China has also developed regulations and policies in remote diagnosis and treatment, drug sales online, personal health data protection, collection, storage and application of health big data. These regulations and policies are being continuously improved


In Singapore, digital health refers to the usage of connected devices, wearables, software including mobile applications (apps) and artificial intelligence (AI) to address various health needs via information and communications technologies, see the same reference to ICTs in the EU and the French definitions. It is interesting that apps and AI are singled out in software. Otherwise, connected and wearable devices with their software is the target area of the Singaporean definition.

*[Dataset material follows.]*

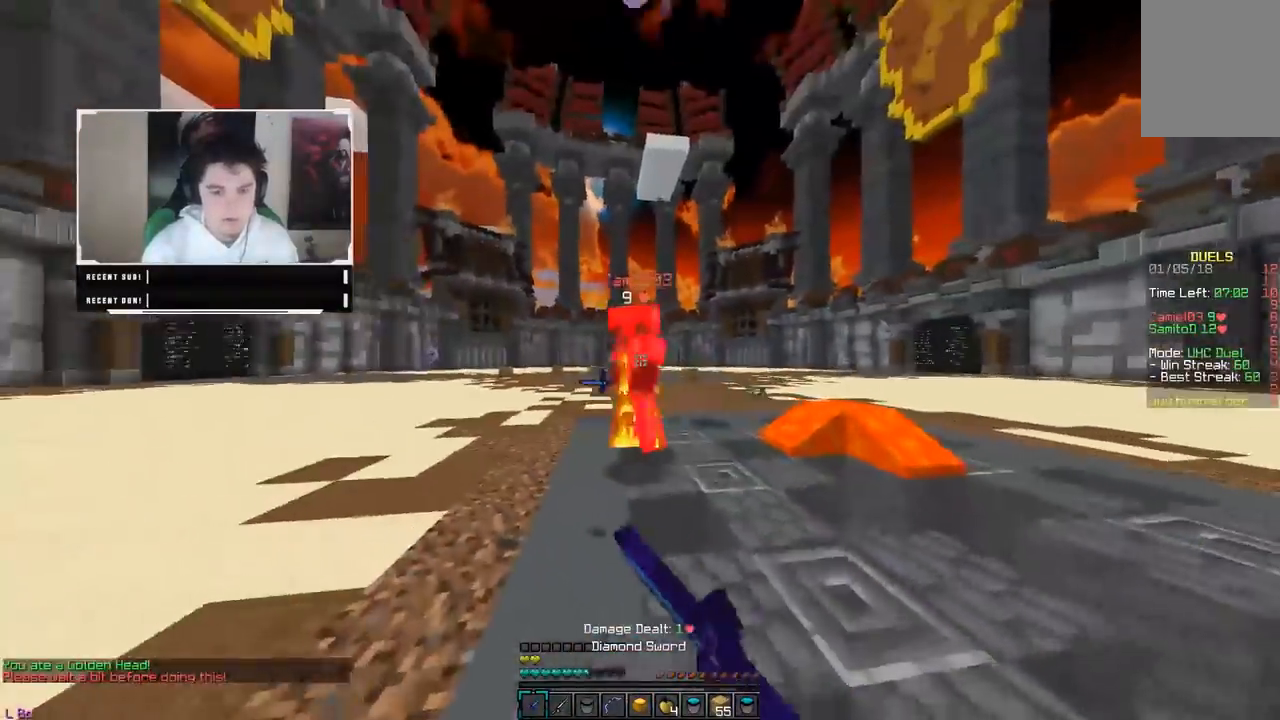
{"keys": ["a", "w"], "mouse": ["left"], "events": [[50, "mouse_left", "up"], [83, "mouse_left", "down"], [383, "mouse_left", "up"], [417, "mouse_left", "down"]]}
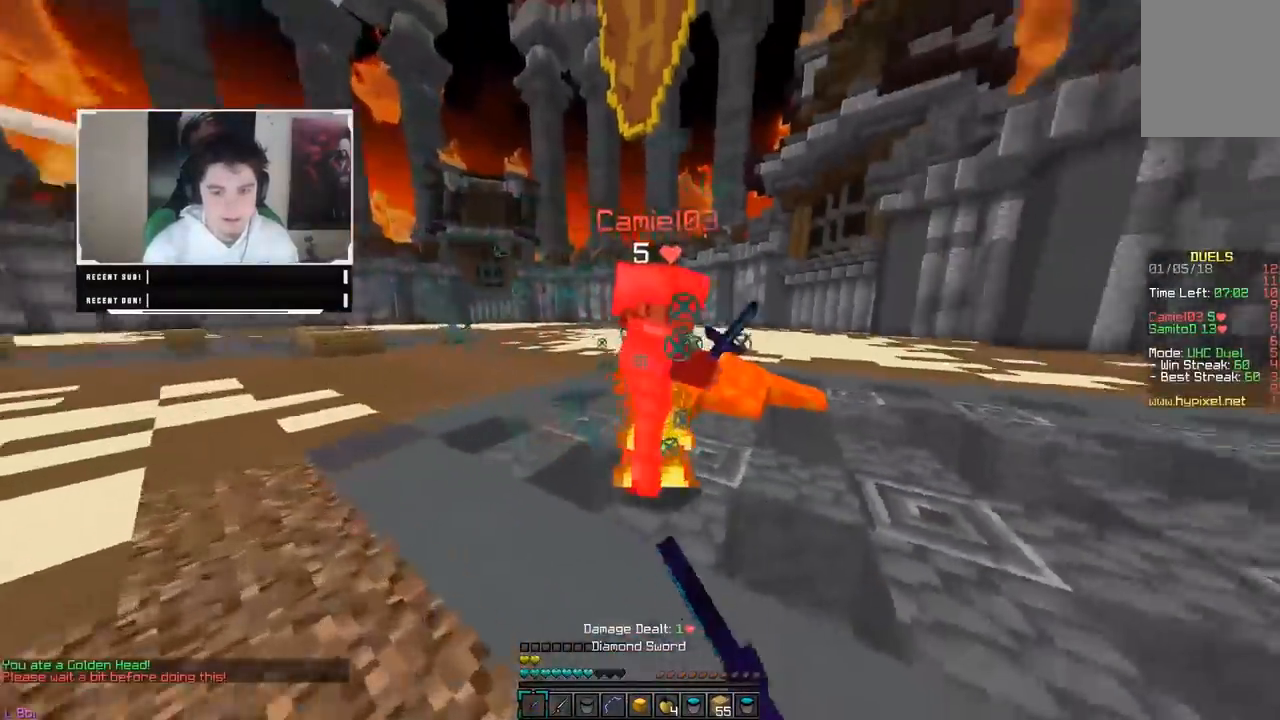
{"keys": ["a", "w"], "mouse": ["left"], "events": [[283, "w", "up"], [333, "mouse_left", "up"], [367, "mouse_left", "down"], [483, "w", "down"]]}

There is no definition of digital health in Israeli law. However, the definition can be derived from the government’s “National Digital Health Plan as a Growth Engine” approved in 2018, which defines digital health as follows: “The vision of the digital health strategy as published by the Ministry of Health is to enable a leap in the healthcare system so that it will be sustainable, advanced, innovative, renewable, constantly improving health system, by leveraging the best available information and communication technologies”. The latter reference to ICTs ties this definition to the definitions by the EU, France and Singapore. What makes the Israeli definition unique is the description of ties and the vision of the national health system, where the role of digital health as defined as leveraging information.


The Brazilian definition is based on the EU model, where digital health is defined as an area that uses information and communication technologies (ICTs) to treat patients, conduct research, promote learning and training, and to monitor illness.